Many target detection and tracking systems rely on passive medium wavelength infrared (MWIR) and long wavelength infrared (LWIR) thermal infrared cameras, and even though the performance of LWIR cameras is not easily degraded from scattering by water-based aerosols, snow, rain, fog, and clouds in the atmosphere, smaller UAVs are still hard to be detected and identified via IR imagers due to the low contrast in thermal imagery, particularly in an environment with many background noises.
As a result, the DIU notes that a single sensor solution is "impractical and ineffective" to counter drone swarms, and multiple sensors with different modalities are better suited against the threat. The DIU thus aims to develop a sensor fusion methodology based on a phased array radar system and MWIR/LWIR infrared cameras to combine data from different and orthogonal modalities, achieving the objective of detecting, identifying, and tracking drone swarm in a few seconds instead of minutes. Specifically, the DIU seeks to bring the probability of UAV swarm detection-to-track to more than 90%, reduce the probability of false alarms to less than 10% at the detection range of up to 10 km, and achieve a classification accuracy of more than 90% across the set of UAV swarms when only trained on simulated data.

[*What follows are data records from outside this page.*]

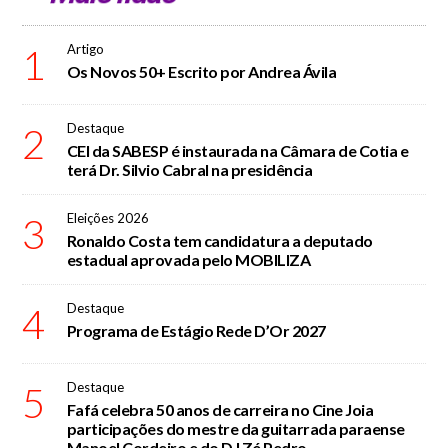
1
Artigo
Os Novos 50+ Escrito por Andrea Ávila
2
Destaque
CEI da SABESP é instaurada na Câmara de Cotia e
terá Dr. Silvio Cabral na presidência
3
Eleições 2026
Ronaldo Costa tem candidatura a deputado
estadual aprovada pelo MOBILIZA
4
Destaque
Programa de Estágio Rede D’Or 2027
5
Destaque
Fafá celebra 50 anos de carreira no Cine Joia
participações do mestre da guitarrada paraense
Manoel Cordeiro e do DJ Zé Pedro.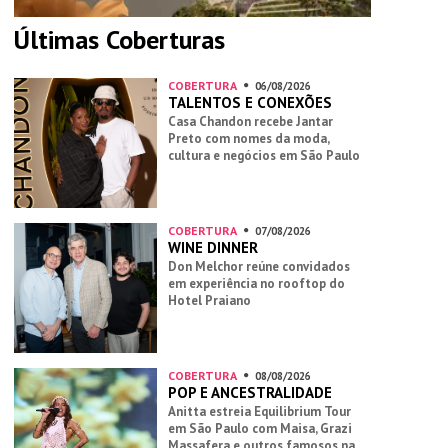
Últimas Coberturas
COBERTURA
06/08/2026
TALENTOS E CONEXÕES
Casa Chandon recebe Jantar
Preto com nomes da moda,
cultura e negócios em São Paulo
COBERTURA
07/08/2026
WINE DINNER
Don Melchor reúne convidados
em experiência no rooftop do
Hotel Praiano
COBERTURA
08/08/2026
POP E ANCESTRALIDADE
Anitta estreia Equilibrium Tour
em São Paulo com Maisa, Grazi
Massafera e outros famosos na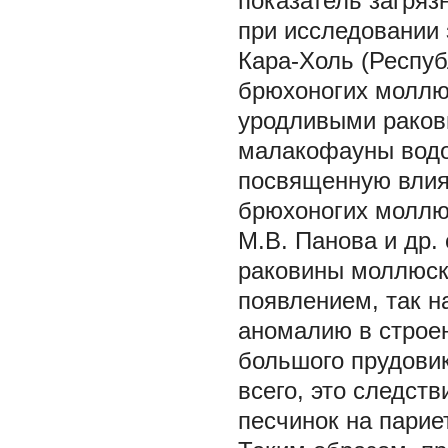
показатель загряз
при исследовании 
Кара-Холь (Респуб
брюхоногих моллю
уродливыми ракови
малакофауны водо
посвященную влия
брюхоногих молл
М.В. Панова и др.
раковины моллюск
появлением, так н
аномалию в строен
большого прудовик
всего, это следст
песчинок на парие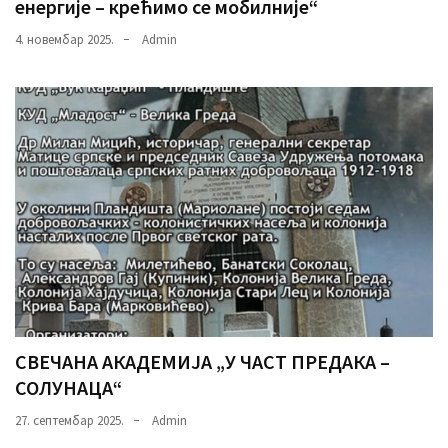
енергије – крећимо се мобилније“
4. новембар 2025.
Admin
СВЕЧАНА АКАДЕМИЈА „У ЧАСТ ПРЕДАКА –
СОЛУНАЦА“
27. септембар 2025.
Admin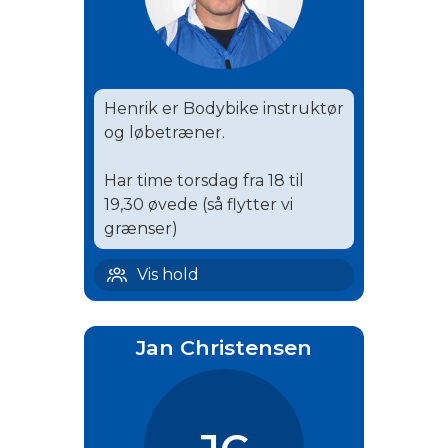
Henrik er Bodybike instruktør
og løbetræner.
Har time torsdag fra 18 til
19,30 øvede (så flytter vi
grænser)
Hårlev løb | 10
Vis hold
Jan Christensen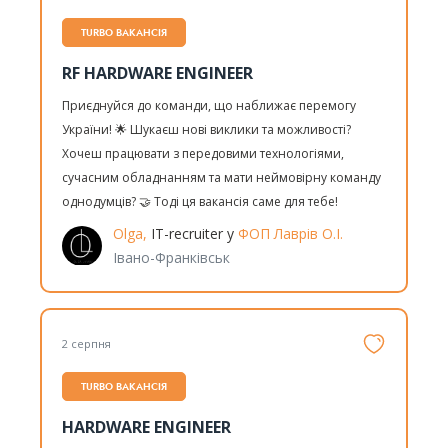
TURBO ВАКАНСІЯ
RF HARDWARE ENGINEER
Приєднуйся до команди, що наближає перемогу
України! 🌟 Шукаєш нові виклики та можливості?
Хочеш працювати з передовими технологіями,
сучасним обладнанням та мати неймовірну команду
однодумців? 🤝 Тоді ця вакансія саме для тебе!
Olga,
IT-recruiter у
ФОП Лаврів О.І.
Івано-Франківськ
2 серпня
TURBO ВАКАНСІЯ
HARDWARE ENGINEER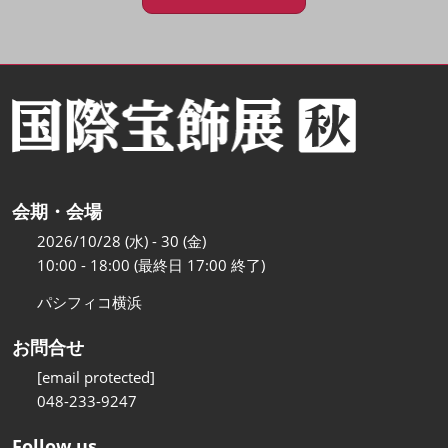
会期・会場
2026/10/28 (水) - 30 (金)
10:00 - 18:00 (最終日 17:00 終了)
パシフィコ横浜
お問合せ
[email protected]
048-233-9247
Follow us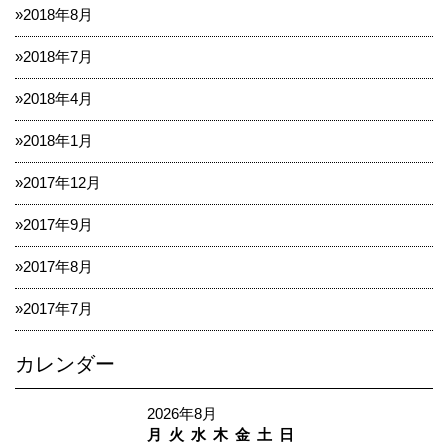
2018年8月
2018年7月
2018年4月
2018年1月
2017年12月
2017年9月
2017年8月
2017年7月
カレンダー
2026年8月
月
火
水
木
金
土
日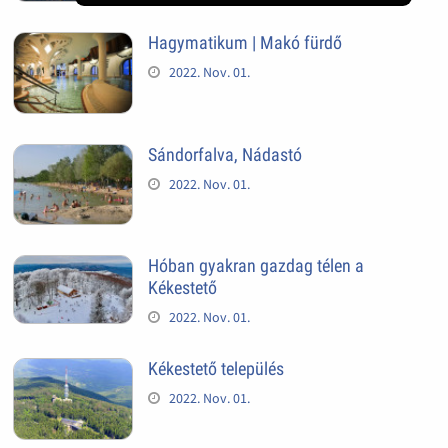
Hagymatikum | Makó fürdő
2022. Nov. 01.
Sándorfalva, Nádastó
2022. Nov. 01.
Hóban gyakran gazdag télen a
Kékestető
2022. Nov. 01.
Kékestető település
2022. Nov. 01.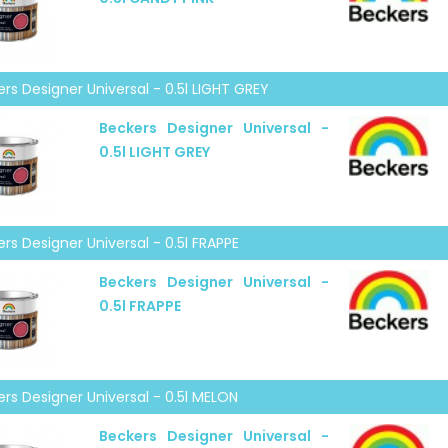
rs Designer Universal - 0.5l LIGHT GREY
Beckers Designer Universal -
0.5l LIGHT GREY
rs Designer Universal - 0.5l FRAPPE
Beckers Designer Universal -
0.5l FRAPPE
rs Designer Universal - 0.5l MELON
Beckers Designer Universal -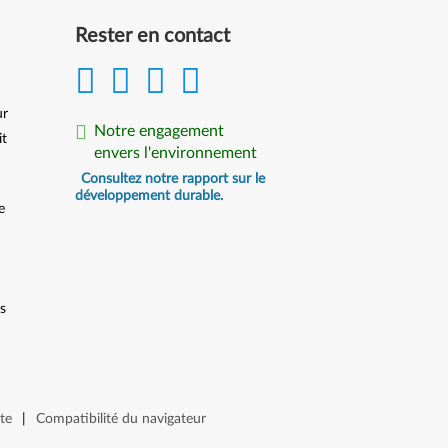
Rester en contact
ur
Notre engagement
it
envers l'environnement
Consultez notre rapport sur le
développement durable.
e
ts
te
|
Compatibilité du navigateur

To fuse multiple sensors in a UAV swarm targeting and tracking system requires the management, interpretation, and analysis of a large set of heterogeneous input data, and according to the DIU, a deep learning-based algorithm combined with multiple sensors for counter UAV swarm application has never been developed before for low-latency target detection and tracking. To validate performance claims, applicants will collect the relevant training and testing data using swarms made up of at least ten UAVs.
According to the DIU, moreover, the multi-sensor data fusion technology developed could also be applied to track anomaly detection in other domains, such as space, especially when the tracking of debris and space objects becomes important as the number of satellites in orbit grows.